Standardized Precipitation-Evapotranspiration Index (SPEI)
Droughts can be separated into three main types: meteorological, hydrological, and agricultural drought.
Common for all types is that a drought needs to be put in context of local and seasonal characteristics, i.e. a drought should not be defined with an absolute threshold, but as an anomalous condition.
Meteorological droughts are often described using the standardized precipitation index (SPI; McKee et al, 1993), which in a standardized way describes local precipitation anomalies. It is calculated on monthly mean precipitation, and is therefore not accounting for the intensity of precipitation and the runoff process. Because SPI does not account for evaporation from the ground, it lacks one component of the water fluxes at the surface and is therefore not compatible with the concept of hydrological drought.
A hydrological drought occurs when low water supply becomes evident, especially in streams, reservoirs, and groundwater levels, usually after extended periods of meteorological drought. GCMs normally do not simulate hydrological processes in sufficient detail to give deeper insights into hydrological drought processes. Neither do they properly describe agricultural droughts, when crops become affected by the hydrological drought. However, hydrological drought can be estimated by accounting for evapotranspiration, and thereby estimate the surface retention of water. The standardized precipitation-evapotranspiration index (SPEI; Vicente-Serrano et al., 2010) has been developed to also account for temperature effects on the surface water fluxes. Evapotranspiration is not normally calculated in GCMs, so SPEI often takes other inputs to estimate the evapotranspiration. Here, the Thornthwaite (Thornthwaite, 1948) method based on temperature is applied.

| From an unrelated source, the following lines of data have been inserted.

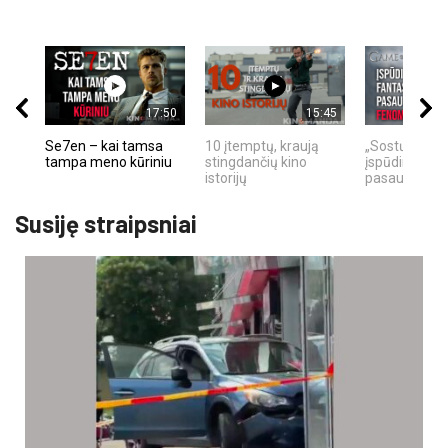
17:50
15:45
Se7en – kai tamsa
10 įtemptų, kraują
„Sostų karai"
tampa meno kūriniu
stingdančių kino
įspūdingas fa
istorijų
pasaulio fe
Susiję straipsniai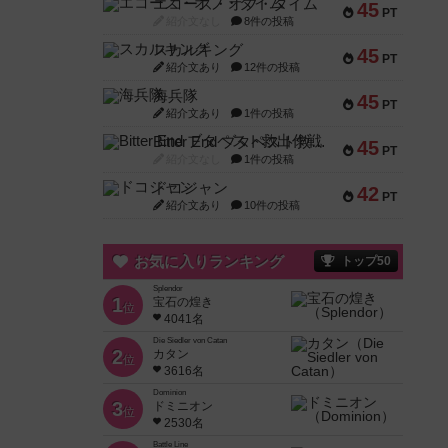
エコーズ・オブ・タイム
45
PT
紹介文なし
8件の投稿
スカルキング
45
PT
紹介文あり
12件の投稿
海兵隊
45
PT
紹介文あり
1件の投稿
Bitter End ブタペスト救出作戦
45
PT
紹介文なし
1件の投稿
ドコジャン
42
PT
紹介文あり
10件の投稿
お気に入りランキング
トップ50
Splendor
1
宝石の煌き
位
4041名
Die Siedler von Catan
2
カタン
位
3616名
Dominion
3
ドミニオン
位
2530名
Battle Line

Available recipes and diagnostics
Recipes are stored in recipes/
Diagnostics are stored in diag_scripts/droughtindex/
diag_spi.R: calculate the SPI index
diag_spei.R: calculate the SPEI index
Required settings (script)
reference_dataset: dataset_name The reference data set acts as a baseline for calculating model bias.
Required settings (script)
pr (atmos, monthly mean, time latitude longitude)
tas (atmos, monthly mean, time latitude longitude)
McKee, T. B., Doesken, N. J., & Kleist, J. (1993). The relationship of drought frequency and duration to time scales. In Proceedings of the 8th Conference on Applied Climatology (Vol. 17, No. 22, pp. 179-183). Boston, MA: American Meteorological Society.
Vicente-Serrano, S. M., Beguería, S., & López-Moreno, J. I. (2010). A multiscalar drought index sensitive to global warming: the standardized precipitation evapotranspiration index. Journal of climate, 23(7), 1696-1718.